The United States was supposed to have pulled all forces out by May 1 as agreed with the Taliban last year, but Washington pushed back the date to September 11 -- a move that angered the insurgents.
The leader of the Taliban, Haibatullah Akhundzada, reiterated in a message released ahead of Eid that any delay in withdrawing the troops was a "violation" of that deal.
"If America again fails to live up to its commitments then the world must bear witness and hold America accountable for all the consequences," Akhundzada warned in Sunday's message.
He said also that the nation should give particular attention to the healthy and literate growth of children.
The nation "must safeguard and look after educational centres and institutions", he said.

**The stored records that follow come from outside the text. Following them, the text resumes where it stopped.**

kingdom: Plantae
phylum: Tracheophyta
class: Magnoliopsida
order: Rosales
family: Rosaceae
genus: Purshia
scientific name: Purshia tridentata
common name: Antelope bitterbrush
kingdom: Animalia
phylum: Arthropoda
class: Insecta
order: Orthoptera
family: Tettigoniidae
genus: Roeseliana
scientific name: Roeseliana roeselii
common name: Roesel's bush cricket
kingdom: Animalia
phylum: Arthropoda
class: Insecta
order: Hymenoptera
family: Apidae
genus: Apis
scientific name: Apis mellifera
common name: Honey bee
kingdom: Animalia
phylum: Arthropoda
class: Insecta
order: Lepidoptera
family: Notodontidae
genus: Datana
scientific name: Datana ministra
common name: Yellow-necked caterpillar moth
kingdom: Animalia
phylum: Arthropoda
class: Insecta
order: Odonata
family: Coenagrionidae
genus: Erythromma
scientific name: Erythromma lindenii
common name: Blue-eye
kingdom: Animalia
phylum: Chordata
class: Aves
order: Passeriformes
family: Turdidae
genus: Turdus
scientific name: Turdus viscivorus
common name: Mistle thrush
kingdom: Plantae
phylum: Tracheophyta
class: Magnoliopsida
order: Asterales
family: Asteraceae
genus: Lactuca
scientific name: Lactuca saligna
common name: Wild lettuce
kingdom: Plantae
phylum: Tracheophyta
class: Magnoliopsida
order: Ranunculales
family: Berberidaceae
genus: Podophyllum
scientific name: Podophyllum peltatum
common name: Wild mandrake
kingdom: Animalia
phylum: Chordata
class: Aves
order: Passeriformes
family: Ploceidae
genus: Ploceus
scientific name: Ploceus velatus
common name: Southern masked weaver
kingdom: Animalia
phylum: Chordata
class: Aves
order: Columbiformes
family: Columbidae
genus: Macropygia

The top US diplomat in Kabul, Ross Wilson, called Saturday's blasts "abhorrent".
"This unforgivable attack on children is an assault on Afghanistan's future, which cannot stand," Wilson tweeted.
The Dasht-e-Barchi neighbourhood has been a regular target of attacks from Sunni Islamist militants.
In May last year, a group of gunmen launched a brazen daylight raid on a hospital in the area that left 25 people dead, including 16 mothers of newborn babies.
Ghani had blamed the Taliban and the jihadist Islamic State group for that attack.
On October 24, a suicide bomber blew himself up at a tuition centre in the same district, killing 18 people in an attack that was claimed by IS.